Nonassociative Learning
A type of learning in which the organism changes it responsiveness to a stimulus that is presented repeatedly. There are two subtypes of nonassociative learning:
- Sensitization occurs when a stimulus that, although initially eliciting either a weak response or no response, begins to elicit stronger responses after:
(a) it is presented repeatedly, or
(b) it is presented after the presentation of a different stimulus that elicited a strong response.
An example of the first type of sensitization is the increasing sensitivity you might begin to feel when someone lightly tickles a small spot on the bottom of your foot. At first, you may not be bothered by
the tickle; but, if it continues, the tickling may begin to bother you and, perhaps, even make you laugh (that is, you become ticklish at that spot).

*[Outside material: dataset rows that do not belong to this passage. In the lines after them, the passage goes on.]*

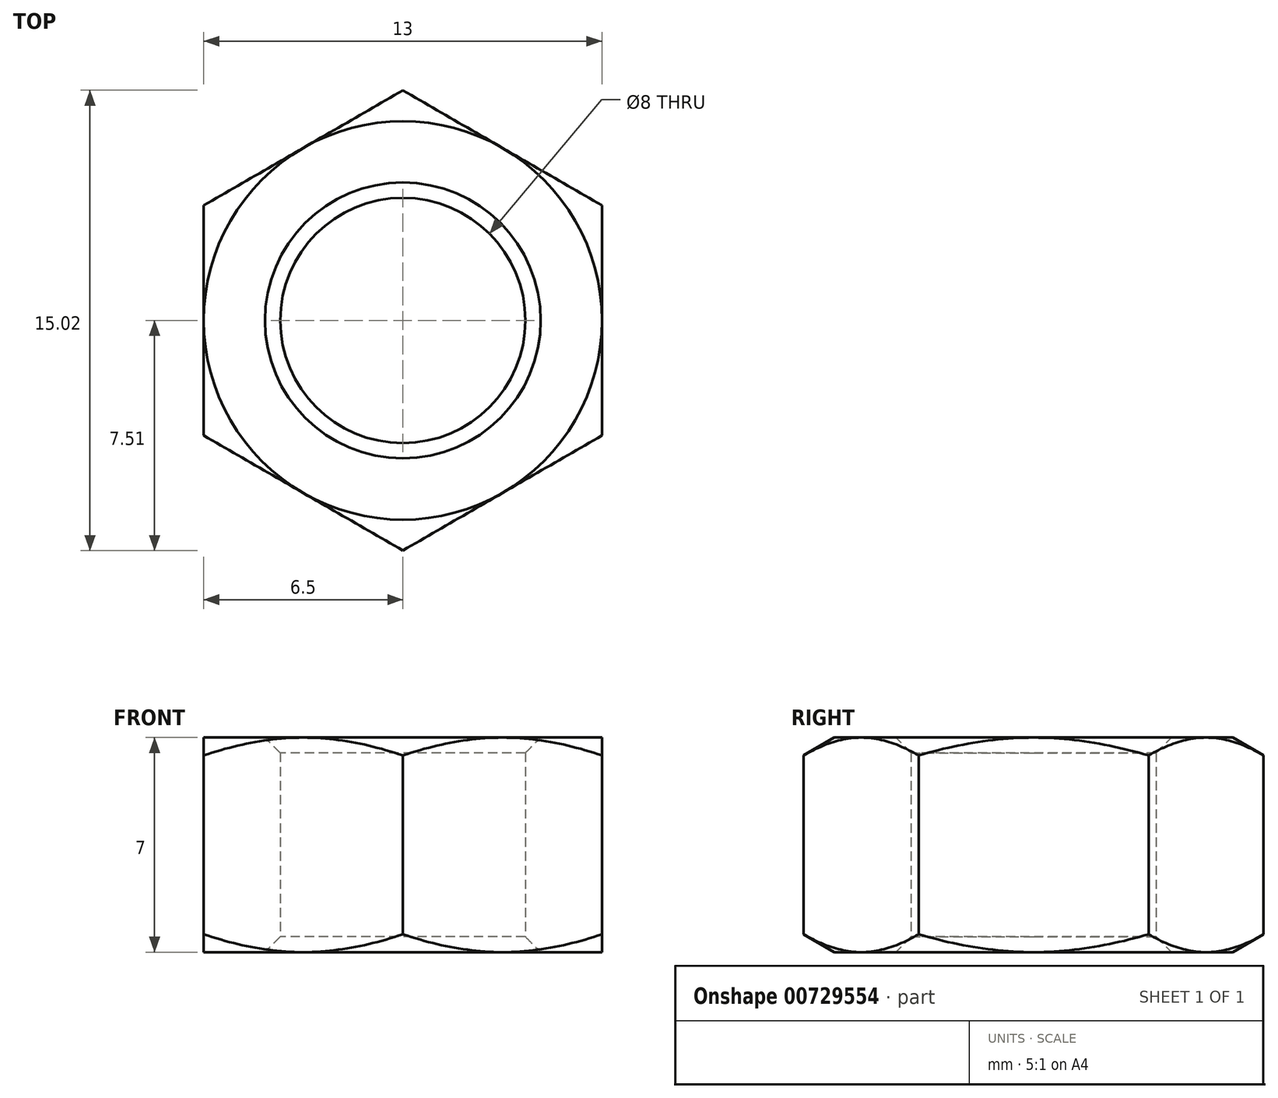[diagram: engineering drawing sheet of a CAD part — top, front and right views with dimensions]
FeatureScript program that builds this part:
annotation { "Feature Type Name" : "Feature", "Feature Type Description" : "" }
export const myFeature = defineFeature(function(context is Context, id is Id, definition is map)
    precondition{}
    {
        {
            var Q0;
            Q0=qCreatedBy(makeId("Top.planeOp"),FACE);
            var sketch = newSketch(context, id + "F0", { "sketchPlane" : qUnion([Q0])});
            skCircle(sketch, "E0.cCircle", {"center": v(0, 0) * mm, "radius": 6.5 * mm, "construction": true});
            skLineSegment(sketch, "E0.0", {"start": v(6.5, -3.75) * mm, "end": v(0, -7.5) * mm});
            skLineSegment(sketch, "E0.1", {"start": v(0, -7.5) * mm, "end": v(-6.5, -3.75) * mm});
            skLineSegment(sketch, "E0.2", {"start": v(-6.5, -3.75) * mm, "end": v(-6.5, 3.75) * mm});
            skLineSegment(sketch, "E0.3", {"start": v(-6.5, 3.75) * mm, "end": v(0, 7.5) * mm});
            skLineSegment(sketch, "E0.4", {"start": v(0, 7.5) * mm, "end": v(6.5, 3.75) * mm});
            skLineSegment(sketch, "E0.5", {"start": v(6.5, 3.75) * mm, "end": v(6.5, -3.75) * mm});
            skPoint(sketch, "E0.0.midPoint", {"position": v(3.25, -5.63) * mm});
            skCircle(sketch, "E1", {"center": v(0, 0) * mm, "radius": 4 * mm});
            skSolve(sketch);
        }
        {
            var Q0;
            Q0 = qSketchRegion(id + "F0", true);
            var Q1;
            Q1=makeQuery(id+"F0.imprint","IMPRINT",FACE,{"disambiguationData":[TD([[makeQuery(id+"F0.imprint","IMPRINT",EDGE,{"derivedFrom":sQuery(id+"F0.wireOp",EDGE,"E0.0")}),-1.0]])]});
            extrude(context, id + "F1", {"entities" : qUnion([Q0, Q1]), "depth" : 7 * mm, "offsetDistance" : 25 * mm});
        }
        {
            var Q0;
            Q0=qCreatedBy(makeId("Front.planeOp"),FACE);
            var sketch = newSketch(context, id + "F2", { "sketchPlane" : qUnion([Q0])});
            skLineSegment(sketch, "E2", {"start": v(0, 7) * mm, "end": v(0, 0) * mm, "construction": true});
            skLineSegment(sketch, "E3", {"start": v(0, 0) * mm, "end": v(0, 7) * mm, "construction": true});
            skLineSegment(sketch, "E4", {"start": v(0, 7) * mm, "end": v(0, 3.5) * mm, "construction": true});
            skLineSegment(sketch, "E5", {"start": v(0, 3.5) * mm, "end": v(0, 0) * mm, "construction": true});
            skLineSegment(sketch, "E6", {"start": v(0, 3.5) * mm, "end": v(6.5, 3.5) * mm, "construction": true});
            skLineSegment(sketch, "E7", {"start": v(6.5, 7) * mm, "end": v(12.2, 7) * mm});
            skLineSegment(sketch, "E8", {"start": v(12.2, 7) * mm, "end": v(12.2, 3.7) * mm});
            skLineSegment(sketch, "E9", {"start": v(12.2, 3.7) * mm, "end": v(6.5, 7) * mm});
            skLineSegment(sketch, "E10.MirrorCS", {"start": v(6.5, 0) * mm, "end": v(12.2, 0) * mm});
            skLineSegment(sketch, "E11.MirrorCS", {"start": v(12.2, 3.3) * mm, "end": v(6.5, 0) * mm});
            skLineSegment(sketch, "E12.MirrorCS", {"start": v(12.2, 0) * mm, "end": v(12.2, 3.3) * mm});
            skSolve(sketch);
        }
        {
            var Q0;
            Q0 = qSketchRegion(id + "F2", true);
            var Q1;
            Q1=sQuery(id+"F2.wireOp",EDGE,"E5");
            revolve(context, id + "F3", {"operationType" : NewBodyOperationType.REMOVE, "surfaceOperationType" : NewSurfaceOperationType.NEW, "entities" : qUnion([Q0]), "axis" : qUnion([Q1]), "revolveType" : RevolveType.FULL, "oppositeDirection" : true});
        }
        {
            var Q0;
            Q0=makeQuery(id+"F1.opExtrude","SWEPT_FACE",FACE,{"disambiguationData":[OSD([sQuery(id+"F0.wireOp",EDGE,"E1")])]});
            chamfer(context, id + "F4", {"entities" : qUnion([Q0]), "width" : 0.5 * mm, "tangentPropagation" : true});
        }
    });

An example of the second type of sensitization
is the increase in your startle response to small noises, such as a screen door closing, after you have experienced an unexpected loud noise, such as a gunshot.
- Habituation occurs when a stimulus that, although initially eliciting a strong reflexive response, elicits increasingly weaker reflexive responses when it is presented repeatedly. For example, unexpected loud noise reflexively elicit a startle response. If the loud noise is presented repeatedly, however, the startle response will decrease in most people and perhaps even disappear. Habituation differs from extinction of a conditioned response in that the latter involves a decrease of a classically conditioned response (a learned automatic response), whereas the former involves a decrease of a reflexive response which one either was born with (for example, the startle response) or that developed through maturation of the nervous system (for example, ???).